3- §1º As operações de financiamento à exportação de serviços de que trata este artigo observarão as orientações quanto à elegibilidade, ao reconhecimento e à comprovação das exportações estabelecidas em regulamento do Poder Executivo federal, e os modos de prestação de serviços estabelecidos no âmbito do Acordo Geral sobre Comércio de Serviços da Organização Mundial do Comércio.
4- Mais informações sobre o GATS podem ser acessados neste link.
5- O GATS delineia quatro modalidades de prestação de serviços: Modo 1 (Comércio Transfronteiriço) – a prestação é realizada a partir do território de um país para o território de qualquer outro país; Modo 2 (Consumo no Exterior) – a prestação é realizada dentro do território de um país para consumidores de qualquer outro país; Modo 3 (Presença Comercial) – a prestação é realizada dentro do território de um país através de presença comercial naquele mesmo território; e Modo 4 (Movimento de Pessoas Físicas) – a prestação é realizada pela presença de pessoas físicas de um país no território de outro país.
6- § 2º Nos financiamentos à exportação de serviços, as condições devem ser estabelecidas de acordo com as características de cada operação e ter como referência a prática internacional, na forma estabelecida em regulamento.
7- § 3º O valor máximo do financiamento à exportação de serviços estabelecido pelo BNDES será definido com base no valor do contrato comercial de exportação, o qual, em consonância com as melhores práticas internacionais, é considerado como o valor total a ser pago pelo importador pelos bens e serviços exportados, incluídas as exportações realizadas a partir de países terceiros e excluído o custo incorrido pelo exportador com bens e serviços adquiridos no país do importador.
8- § 4º É proibida, nos financiamentos à exportação de serviços, a concessão de novas operações de crédito entre o BNDES e as pessoas jurídicas de direito público externo inadimplentes com a República Federativa do Brasil, exceto nas hipóteses em que houver a formalização da renegociação da dívida.

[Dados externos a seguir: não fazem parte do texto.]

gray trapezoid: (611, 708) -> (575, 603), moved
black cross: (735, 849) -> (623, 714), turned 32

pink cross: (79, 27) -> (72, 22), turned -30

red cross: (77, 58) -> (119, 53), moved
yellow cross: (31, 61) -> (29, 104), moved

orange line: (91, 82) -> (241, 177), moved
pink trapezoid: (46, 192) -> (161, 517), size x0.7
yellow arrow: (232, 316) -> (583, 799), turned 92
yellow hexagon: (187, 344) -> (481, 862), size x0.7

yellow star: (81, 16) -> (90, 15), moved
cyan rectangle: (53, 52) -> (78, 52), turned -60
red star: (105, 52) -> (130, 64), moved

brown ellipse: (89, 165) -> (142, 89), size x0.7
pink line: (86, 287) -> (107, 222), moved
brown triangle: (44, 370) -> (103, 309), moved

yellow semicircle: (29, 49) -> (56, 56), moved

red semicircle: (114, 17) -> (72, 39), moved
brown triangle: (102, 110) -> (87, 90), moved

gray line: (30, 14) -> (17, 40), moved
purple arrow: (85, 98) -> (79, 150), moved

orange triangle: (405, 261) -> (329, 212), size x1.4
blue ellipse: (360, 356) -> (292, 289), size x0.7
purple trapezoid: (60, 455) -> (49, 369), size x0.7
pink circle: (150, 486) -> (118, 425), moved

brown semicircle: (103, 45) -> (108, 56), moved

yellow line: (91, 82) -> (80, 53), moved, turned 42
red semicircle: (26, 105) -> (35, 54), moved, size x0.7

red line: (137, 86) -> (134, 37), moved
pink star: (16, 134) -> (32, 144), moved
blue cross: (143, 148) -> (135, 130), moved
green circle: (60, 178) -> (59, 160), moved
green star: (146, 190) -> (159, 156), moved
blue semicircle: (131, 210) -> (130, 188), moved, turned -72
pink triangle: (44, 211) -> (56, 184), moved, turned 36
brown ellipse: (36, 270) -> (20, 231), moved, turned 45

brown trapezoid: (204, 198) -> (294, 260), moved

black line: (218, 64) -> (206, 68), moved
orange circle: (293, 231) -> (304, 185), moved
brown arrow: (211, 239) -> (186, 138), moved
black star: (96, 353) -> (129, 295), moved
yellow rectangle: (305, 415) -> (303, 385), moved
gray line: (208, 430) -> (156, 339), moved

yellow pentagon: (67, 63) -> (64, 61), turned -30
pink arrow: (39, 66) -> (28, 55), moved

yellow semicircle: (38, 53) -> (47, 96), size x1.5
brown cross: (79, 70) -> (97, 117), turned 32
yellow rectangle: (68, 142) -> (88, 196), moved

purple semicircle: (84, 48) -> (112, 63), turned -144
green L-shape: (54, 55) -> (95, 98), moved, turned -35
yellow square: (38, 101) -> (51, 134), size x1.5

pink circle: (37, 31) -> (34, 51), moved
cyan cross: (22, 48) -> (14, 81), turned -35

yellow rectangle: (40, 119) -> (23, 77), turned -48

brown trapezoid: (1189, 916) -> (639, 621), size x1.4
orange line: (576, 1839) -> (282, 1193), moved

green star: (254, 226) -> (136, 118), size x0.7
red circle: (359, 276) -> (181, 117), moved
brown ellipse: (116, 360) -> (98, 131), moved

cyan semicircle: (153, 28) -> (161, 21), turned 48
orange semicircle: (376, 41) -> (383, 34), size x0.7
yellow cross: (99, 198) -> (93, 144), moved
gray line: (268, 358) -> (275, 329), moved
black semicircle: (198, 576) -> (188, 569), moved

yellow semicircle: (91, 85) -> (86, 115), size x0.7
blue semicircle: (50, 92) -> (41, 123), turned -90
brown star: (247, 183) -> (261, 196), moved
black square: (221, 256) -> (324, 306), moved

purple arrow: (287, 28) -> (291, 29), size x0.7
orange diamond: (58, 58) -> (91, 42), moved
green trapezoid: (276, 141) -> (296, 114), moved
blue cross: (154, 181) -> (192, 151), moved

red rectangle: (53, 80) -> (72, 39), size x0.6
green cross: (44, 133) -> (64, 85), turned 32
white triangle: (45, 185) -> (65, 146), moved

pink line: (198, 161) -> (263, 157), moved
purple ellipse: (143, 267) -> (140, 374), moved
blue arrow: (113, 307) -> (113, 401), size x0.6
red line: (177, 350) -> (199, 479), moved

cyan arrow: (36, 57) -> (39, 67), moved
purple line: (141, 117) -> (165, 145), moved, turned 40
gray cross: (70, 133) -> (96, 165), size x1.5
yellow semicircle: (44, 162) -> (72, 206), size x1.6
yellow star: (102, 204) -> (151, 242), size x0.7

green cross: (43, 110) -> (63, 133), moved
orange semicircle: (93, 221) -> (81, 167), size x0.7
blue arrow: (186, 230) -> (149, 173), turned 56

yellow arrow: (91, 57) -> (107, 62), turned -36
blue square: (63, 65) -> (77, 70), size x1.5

9- § 5º O BNDES manterá atualizadas, em sitio público e de fácil acesso ao cidadão, informações financeiras sobre a carteira de financiamentos à exportação de serviços concedidos a pessoas jurídicas de direito público externo, observados os princípios da transparência e da publicidade, nos termos do disposto na Lei nº 12.527, de 18 de novembro de 2011.
§ 6º O BNDES deverá apresentar à Comissão de Assuntos Econômicos do Senado Federal, anualmente, relatório com informações sobre a carteira de financiamentos à exportação de serviços concedidos a pessoas jurídicas de direito público externo, com a indicação do objeto, das condições financeiras, dos resultados para a economia brasileira e dos principais aspectos socioambientais avaliados.
10- Art. 3º-B Os custos incorridos pelo exportador com bens e serviços adquiridos no país do importador e as exportações realizadas a partir de países terceiros poderão ser financiados, conforme diretrizes e limites estabelecidos em regulamento do Poder Executivo federal, em consonância com as melhores práticas internacionais.